Jakie książki wybrałam dla mojej 2 letniej córeczki
Niedawno obyły się w naszym mieście Targi Książki. Ci z Was, którzy znają mnie już od dłuższego czasu wiedzą, że jestem wielbicielką książek. U nas w domu jest ich pewnie około 1700. A Marianka też ma już w tym swój spory udział. Jak i kiedy zacząć czytać dziecku, no i właściwie po co? znajdziecie w innych moich wpisach. Dziś chciałabym Wam pokazać co i dlaczego wybrałam dla Marianki. Znajdziecie też informacje jak przygotować się do targów aby nie zwariować i jednocześnie aby nie zbankrutować 😉
Muszę tu zaznaczyć, że Marianka bardzo lubi książki zarówno samodzielnie je oglądać jak i słuchać kiedy się Jej czyta. Potrafi się skupić na dłuższych tekstach ale też lubi uczestniczyć w czytaniu. Zapraszam 🙂
Rozwój mowy
Z racji, że dłuższy czas zmagaliśmy się z opóźnionym rozwojem mowy a teraz nadal jest jeszcze nad czym pracować wybrałam 4 książki, które jednocześnie bawią i pomagają. Już w zeszłym roku zaopatrzyłam się w „Pucio uczy się mówić”, a jakiś czas temu do naszej domowej biblioteczki trafiła książka „Z muchą na luzie ćwiczymy buzie”. Marianka bardzo je polubiła, a i mi przypadły do gustu. Nic dziwnego więc, że tym razem mój wybór padł na dwie kolejne części Pucia „Mówi pierwsze słowa” i „Ćwiczenia z mówienia” (nowość). To opowieści o sympatycznym chłopcu oraz jego rodzinie. Kolejne części nie tylko wprowadzają słowa, ale też przygotowują do budowania zdań. Dziecko ćwiczy w nich wyodrębnianie czynności, określeń i rzeczy. To doskonała zabawa dla dziecka i rodzica.
„Z muchą świat zwiedzamy i opowiadamy” oraz „Wierszyki ćwiczące języki” są dla nieco starszych dzieci, które opanowały już podstawy mowy, ale maluchy chętnie najpierw ich posłuchają, a dopiero za jakiś czas włączą się do zabawy. Tak przynajmniej robi moja córeczka.
Kicia Kocia
W maju swoją premierę będzie miała kolejna pozycja o przygodach sympatycznej Kici Koci. To seria książeczkę dla młodszych dzieci, która porusza różne aspekty ich codziennego życia. „Nie chce się tak bawić!” mówi o tym jak powiedzieć innym dzieciom, że nie odpowiada nam taka zabawa i nie czujemy się w niej dobrze. Pokazuje też, że inne dziecko może nie chcieć nam zrobić przykrości ale dopóki nie powiemy mu o swoich odczuciach, nie będzie wiedziało, ze robi źle.
++++++++++++++++++++
Zadania do wykonania:
1. Ile mniej więcej książek jest w domu, według wpisu o książkach dla dwulatki?
2. Rozwiń wpis o książkach dla dwulatki, dopisując jego dalszy ciąg od miejsca, w którym się kończy.
Rekordy to osobny materiał, niezwiązany z wpisem o książkach dla dwulatki.
++++++++++++++++++++
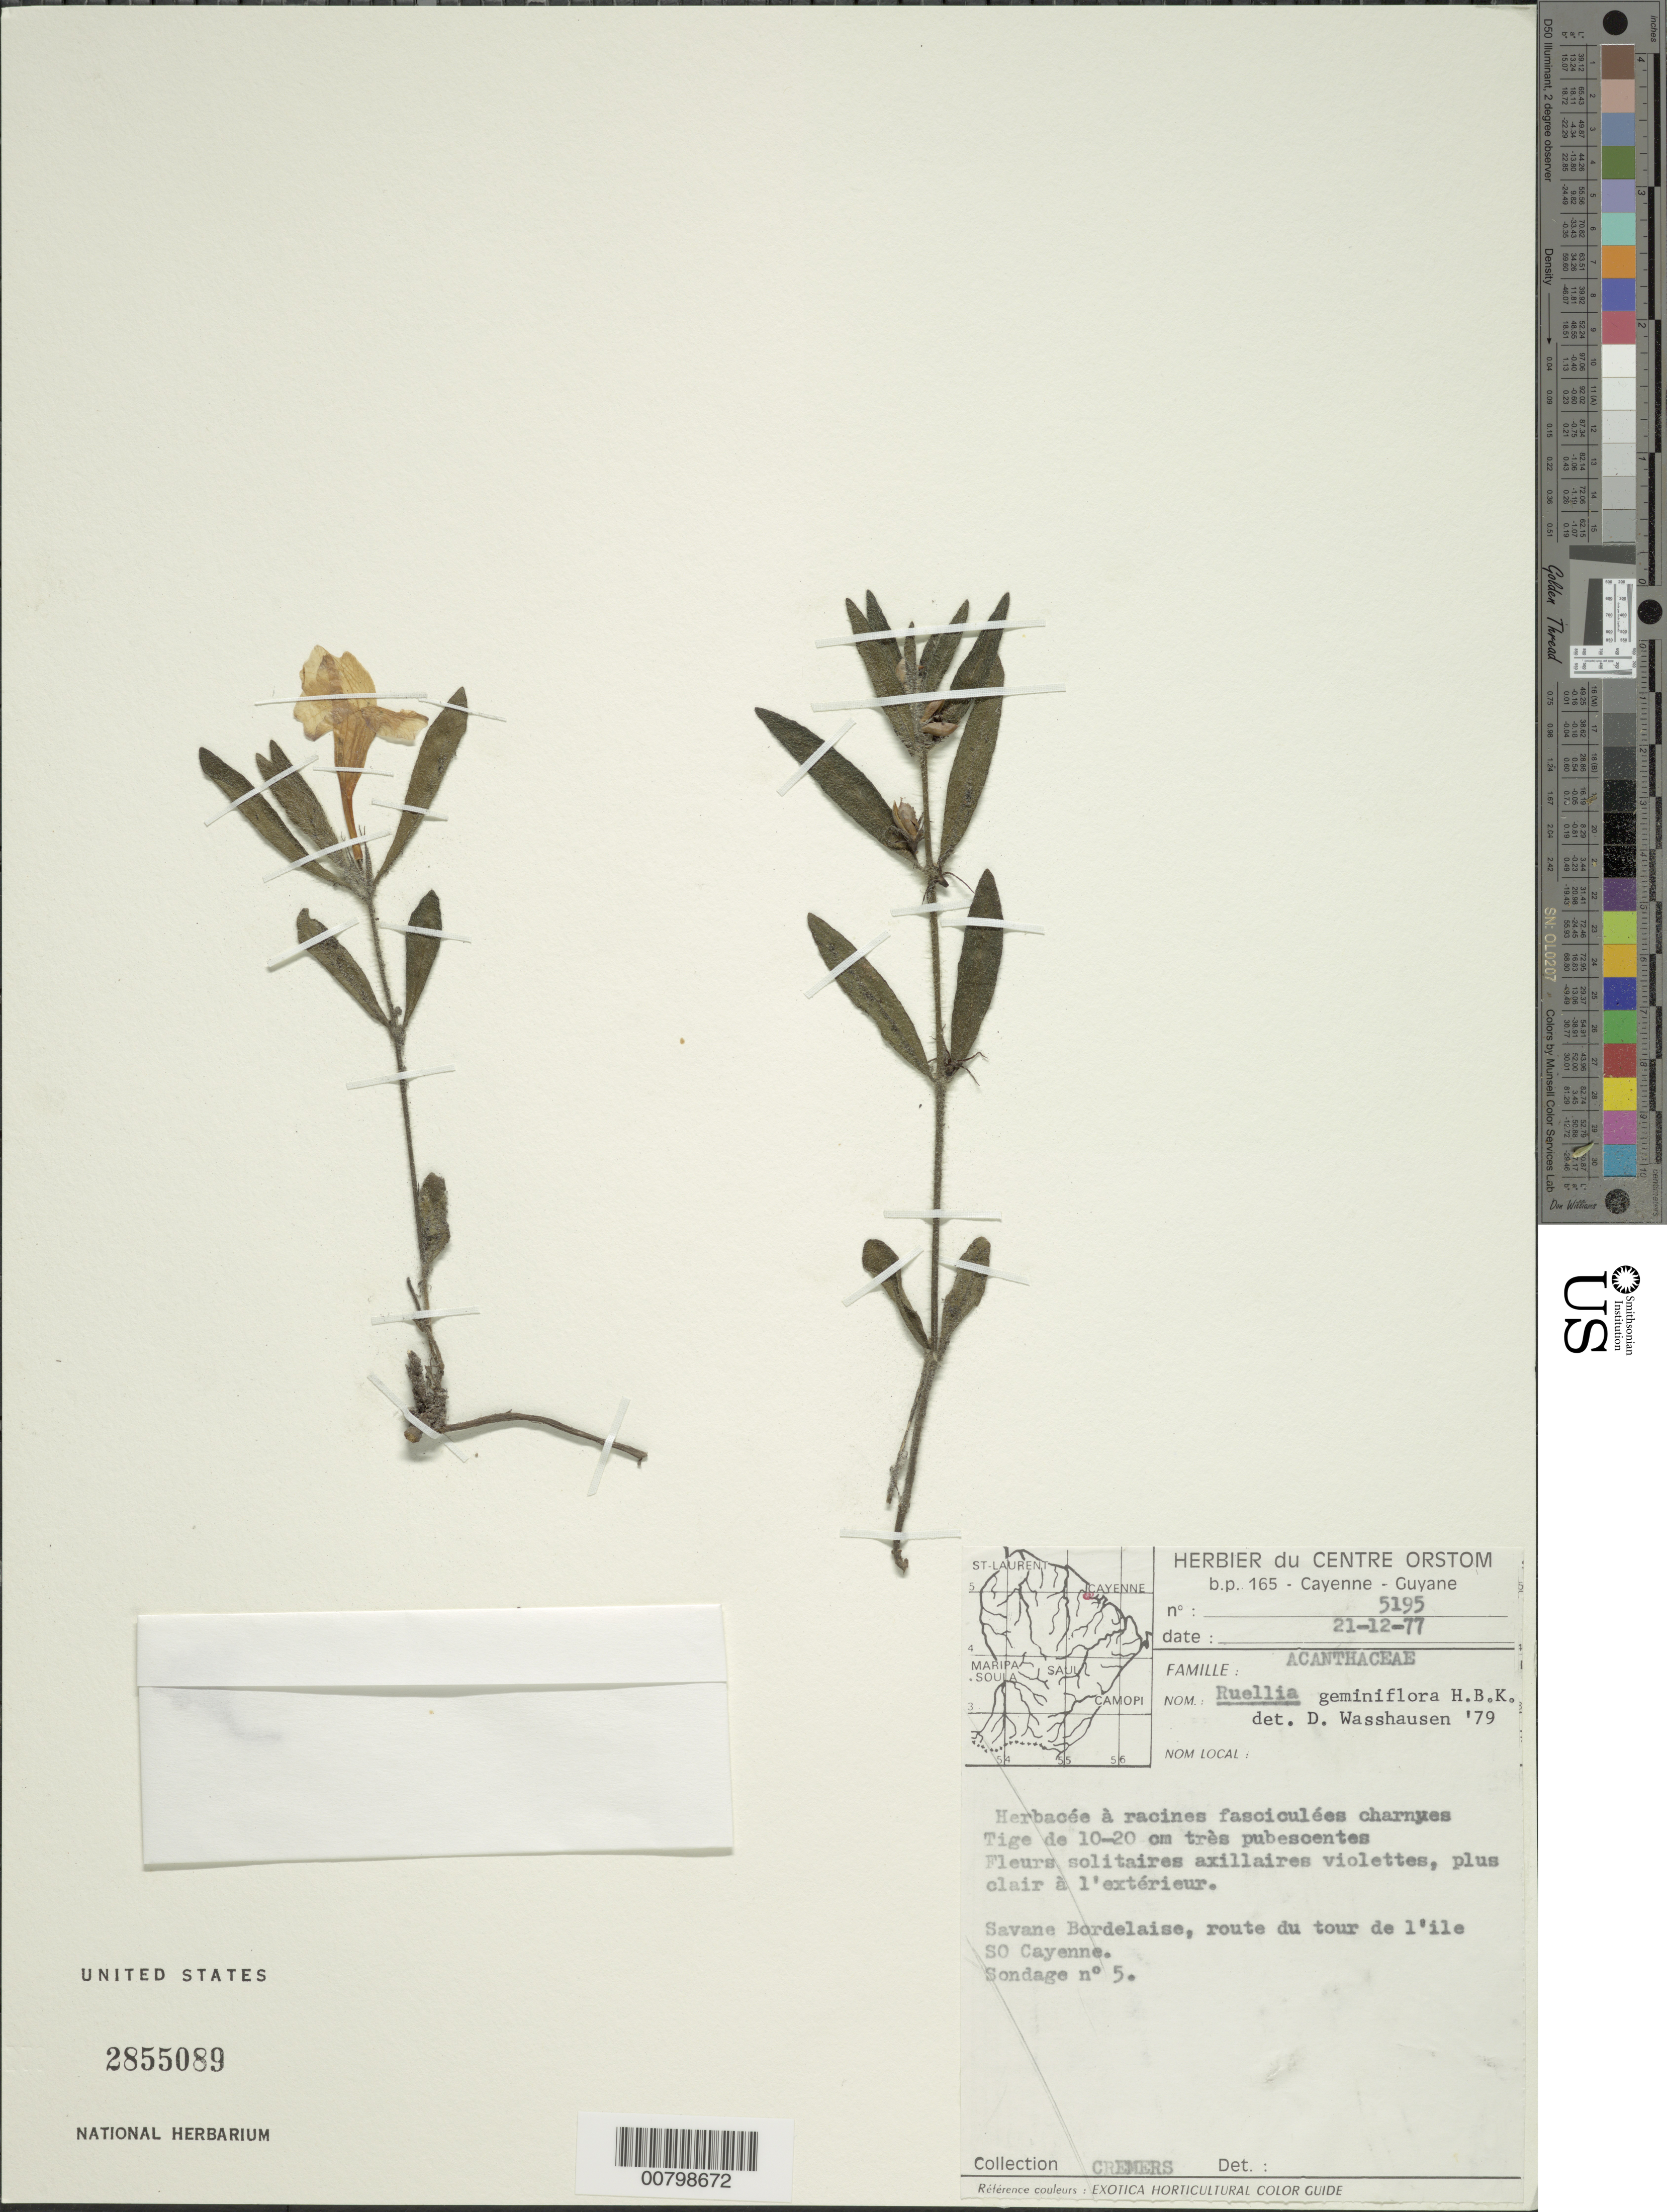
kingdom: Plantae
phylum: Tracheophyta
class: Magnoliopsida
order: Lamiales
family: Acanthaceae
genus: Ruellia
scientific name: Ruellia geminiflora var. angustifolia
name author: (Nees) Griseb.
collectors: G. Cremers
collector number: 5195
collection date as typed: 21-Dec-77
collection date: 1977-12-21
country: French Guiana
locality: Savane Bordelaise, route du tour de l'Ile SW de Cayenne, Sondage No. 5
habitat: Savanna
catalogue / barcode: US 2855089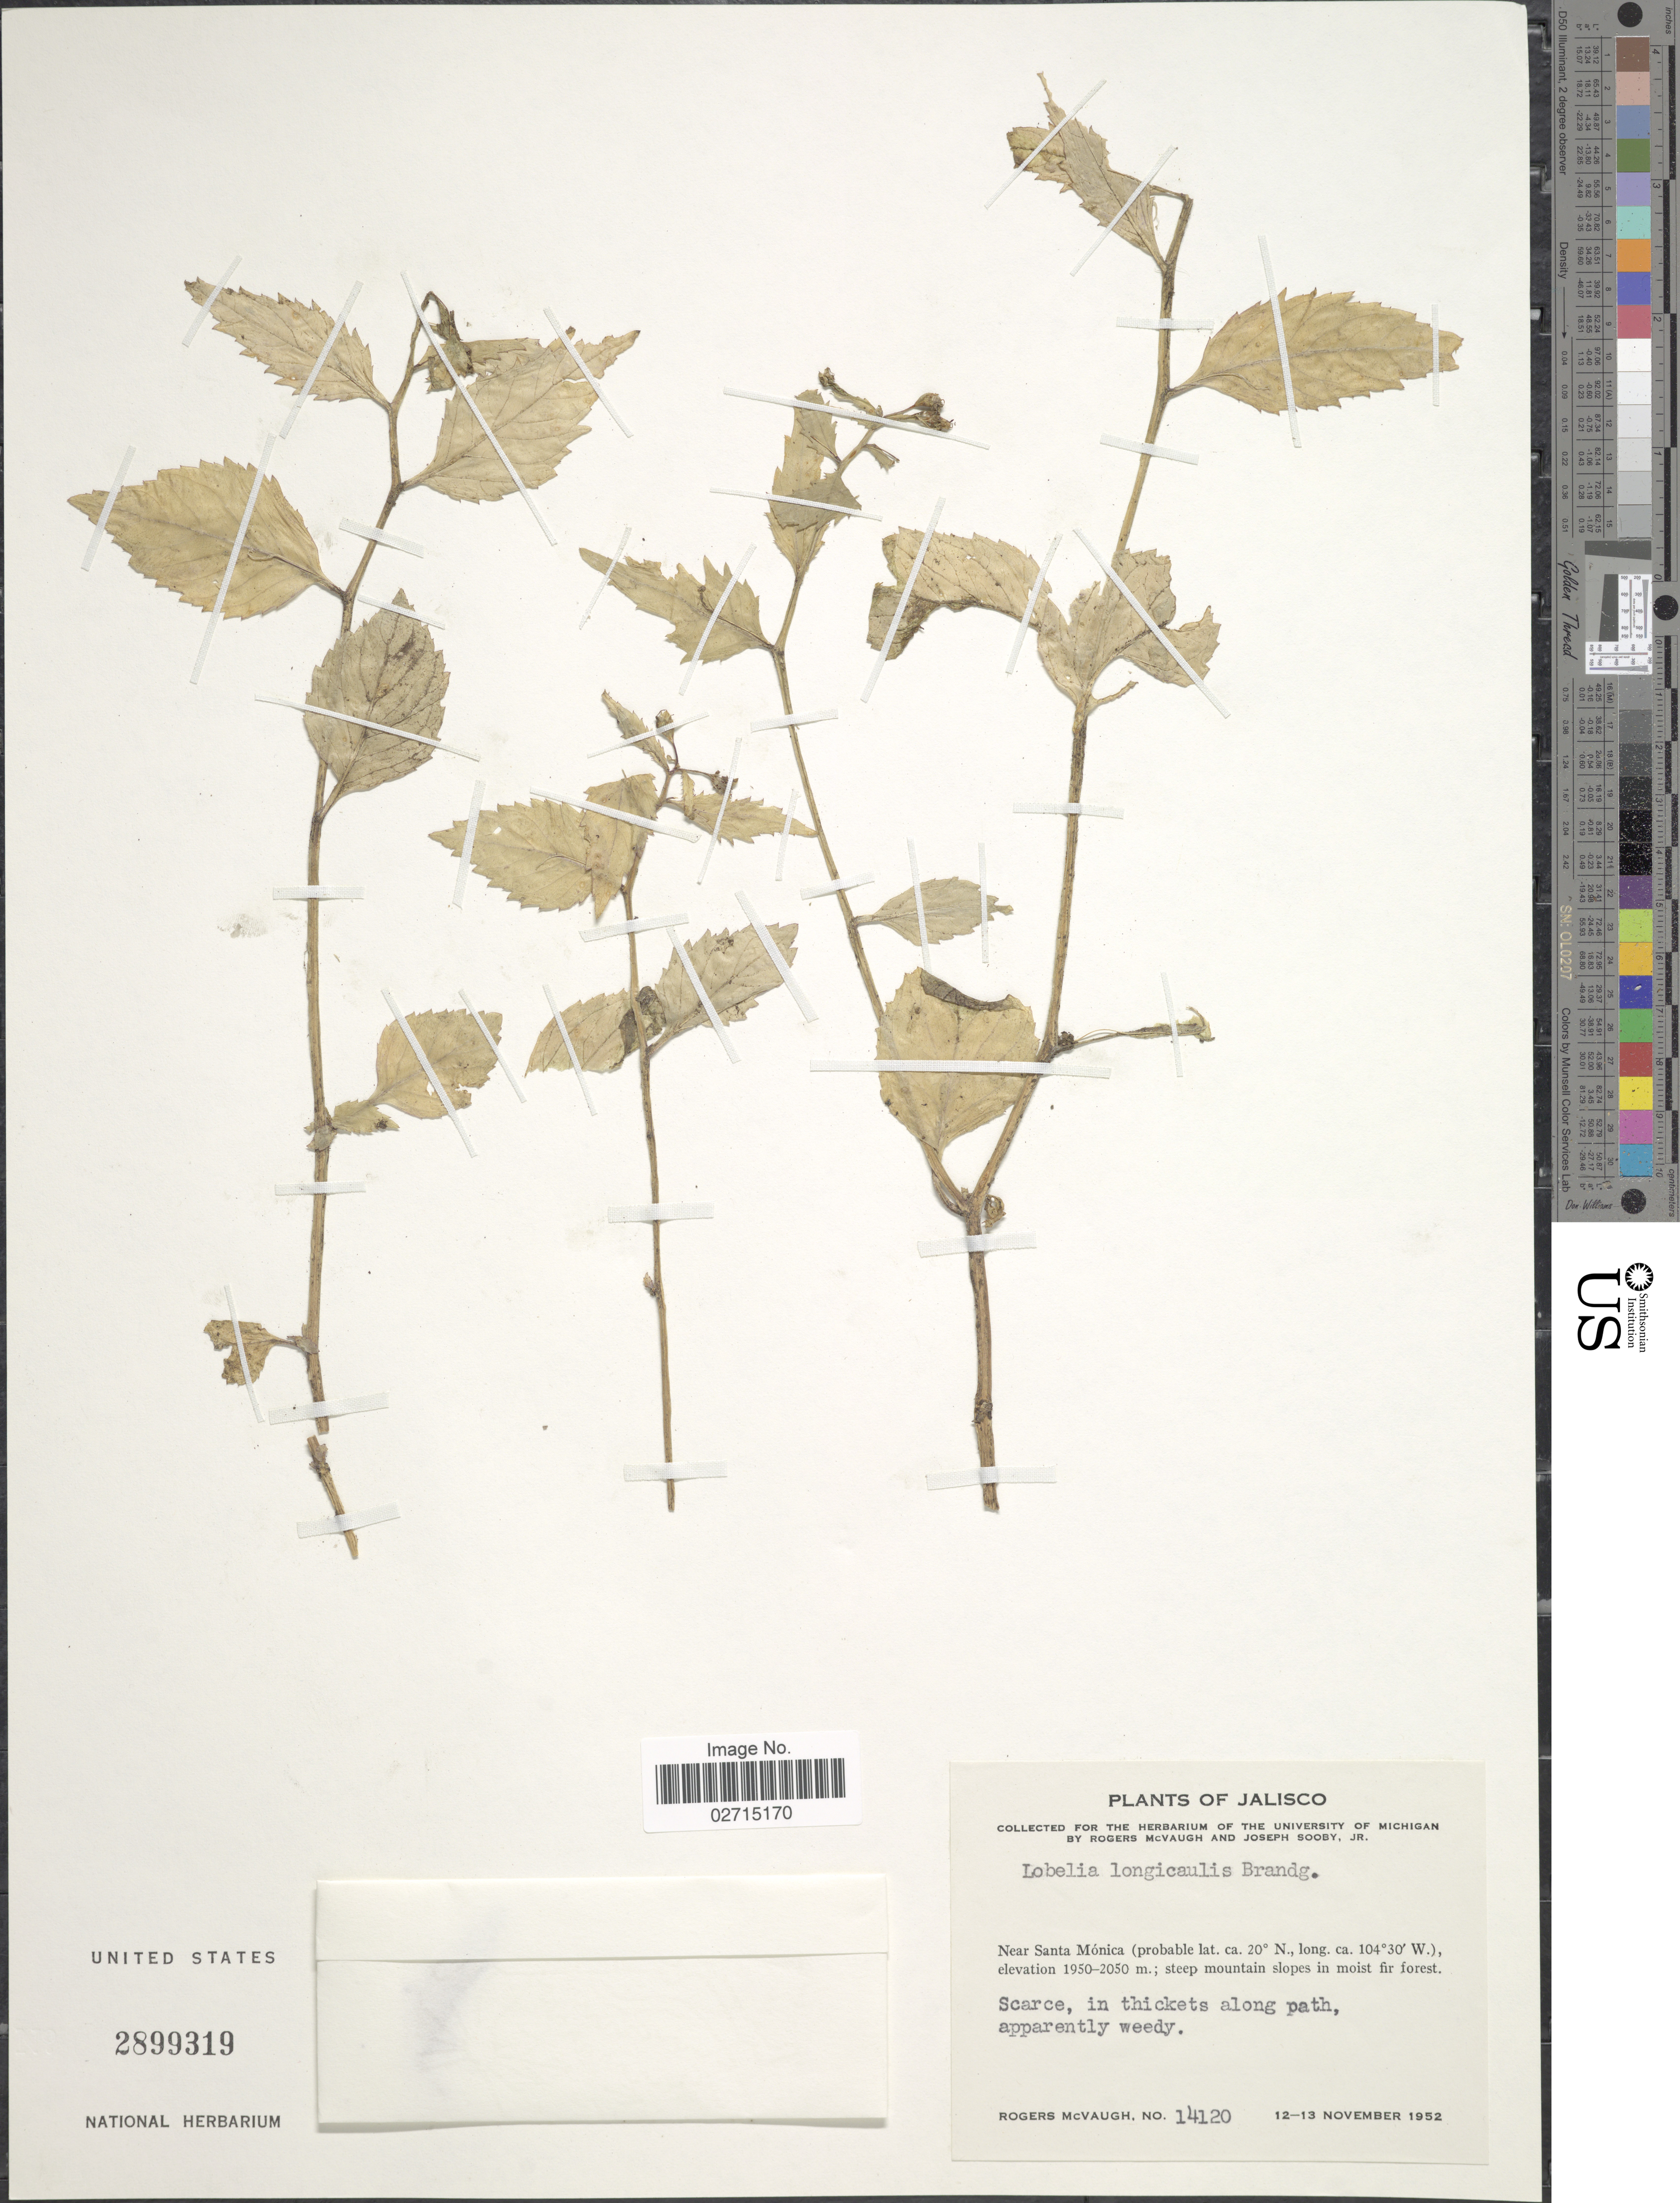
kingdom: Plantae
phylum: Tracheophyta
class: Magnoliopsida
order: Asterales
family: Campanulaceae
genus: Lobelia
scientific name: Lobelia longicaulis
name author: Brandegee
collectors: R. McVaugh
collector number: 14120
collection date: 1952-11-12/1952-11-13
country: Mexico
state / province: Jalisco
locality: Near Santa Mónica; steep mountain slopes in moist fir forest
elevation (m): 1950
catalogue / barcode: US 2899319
++++++++++++++++++++
Odpowiedzi do zadań:
1. Około 1700.

2.
Biedronka
Jeśli znacie i lubicie inne pozycje Erica Carle to z pewnością „Biedronka” Was i Waszych dzieci nie rozczaruje. Oczywiście najbardziej znana jego pozycja to „Bardzo głodna gąsienica” (która notabene w przyszłym roku kończy 50 lat), która i u nas jest od ponad roku hitem. „Biedronka” ma w zasadzie nauczyć postrzegania czasu i godzin, ale my znaleźliśmy inne zastosowanie. Ilustracje doskonale pokazują różnice mała – duży i to Mariance bardzo odpowiada. Jak będzie starsza z pewnością skorzystamy z możliwości nauki czasu.
Mały atlas ptaków
To książką nie tylko dla miłośników przyrody. W bardzo przystępny sposób ukazuje najczęstszej występujące gatunki ptaków. Maluchy zachwycą się ilustracjami, starszaki z pewnością sięgną również po zawarte w nim informacje. Może zainspirować do zbudowania karmnika na zimę i wspólnych obserwacji.
Uśmiech dla żabki
Fani „Proszę mnie przytulić” z pewnością polubią małą żabkę i jej mamę. Urocza opowieść pokazuje jak w łatwy i przyjemny sposób poprawić sobie i innym humor. Takie książeczki pomagają dzieciom zrozumieć swoje emocje, uwrażliwiają i rozwijają empatię… a do tego bardzo przyjemnie się je czyta.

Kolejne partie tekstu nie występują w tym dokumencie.